Chi più in alto sale, più lontano vede: se la sofferenza è una scalata, chi vi si avventura in essa vedrà le cose con una vista più acuita. Sembra che, sotto sforzo, tutti e cinque i sensi si acuiscano maggiormente: più tatto, più gusto, più vista, più memoria, più udito. Sotto sforzo si vede meglio, si sente meglio, si ascolta meglio, si gusta meglio, ci si ricorda anche meglio tante cose. Non sono “parole da Papa”, sono parole che si abbronzano al sole dell’Eucaristia: il mondo, da parte sua, risponde con il dono dell’eloquenza che gli nasce dall’odio che coltiva, finendo per fare umorismo sull’insistenza con la quale Papa Francesco continua ad additare la direzione della pace: un umorismo da trincea, utile soltanto a rendere un po’ più sopportabile l’assurdo che si va costruendo. Il Papa lo sa bene che le peggiori canaglie hanno tutte le mani pulite e per questo, senza umiliare nessuno, prende per il collo l’assurdo e cerca di farlo apparire per quel che è agli occhi del mondo, assurdo per l’appunto, con la manutenzione delle parole: «Non sono mai solo parole: dobbiamo disarmare le parole, per disarmare le menti e disarmare la terra». Parole meditate, scritte e spedite non da Mar-a-Lago, da Bruxelles, dall’Eliseo o da Palazzo Chigi bensì da un letto di ospedale, col corpo indebolito dagli anni, usurato dalle battaglie e angustiato da mille magagne. Con lo Spirito Santo, però, a fargli da assistente personale: “Con l’assistenza dello Spirito Santo” pensa, prega e agisce il Papa.

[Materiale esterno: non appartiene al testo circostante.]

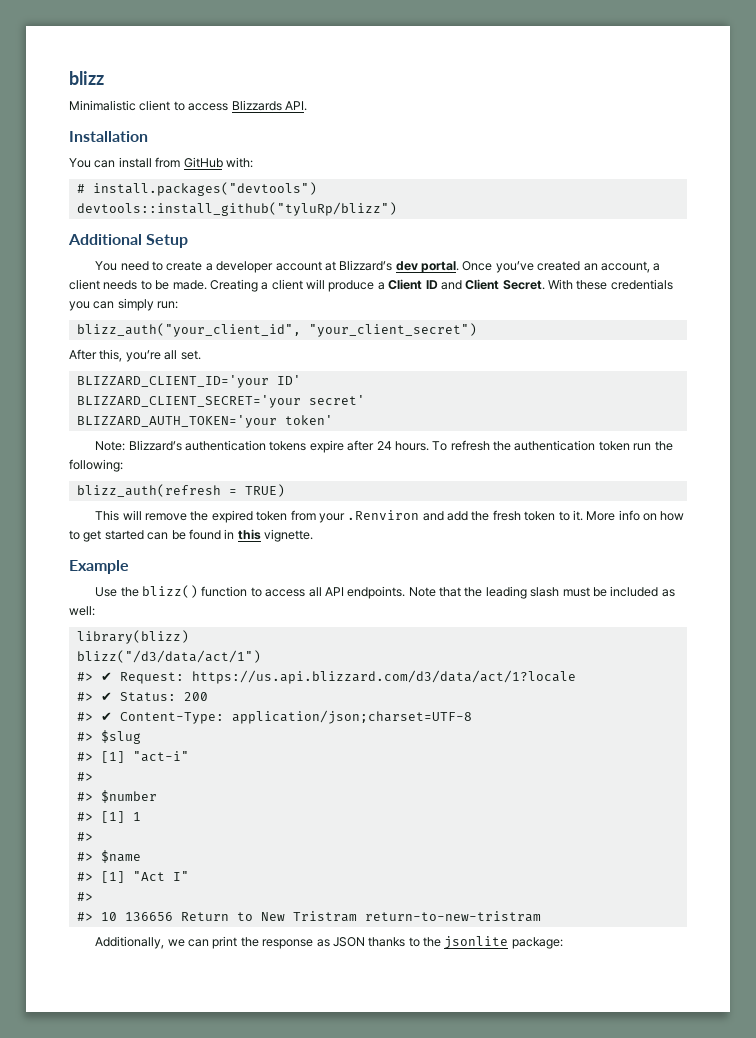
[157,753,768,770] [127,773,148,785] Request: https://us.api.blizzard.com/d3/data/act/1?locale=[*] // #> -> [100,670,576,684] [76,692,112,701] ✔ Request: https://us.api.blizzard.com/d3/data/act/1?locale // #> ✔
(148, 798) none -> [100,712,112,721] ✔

Irrideranno, ancora una volta, la sua visione: il mondo, com’è ovvio, ama confondere la profezia con l’ingenuità. Il disarmo non va di moda, il riarmo è un brand “che tira”, il Papa – dicono – deve pensare alle cose spirituali. Lui, nel frattempo – ch’è pur sempre il tempo di Dio – dall’alto del monte avvisa le truppe del nemico in arrivo: offre una strategia, elabora una tattica, ridisegna l’accampamento. Gli arnesi che usa sono usurati dagli anni, sono gli stessi da due millenni a questa parte: la brocca dell’acqua, l’asciugatoio legato ai fianchi, il bacio ai piedi. Quando il tempo stringe, basterà un bacio per sintetizzare il tutto, come quella volta che baciò i piedi dei leader del Sud-Sudan: lo bollarono come un tocco di romanticismo sudamericano soltanto perchè la speranza, nell’inferno, apparirà sempre per qualcuno un errore. Da un letto d’ospedale il guerriero di Dio mai cesserà di chiamare a raccolta il mondo: da solo non può farcela, c’è di mezzo la libertà dell’uomo, che va rispettata.

Anche perchè, lo sanno bene gli argentini, per ballare il tango occorre essere in due.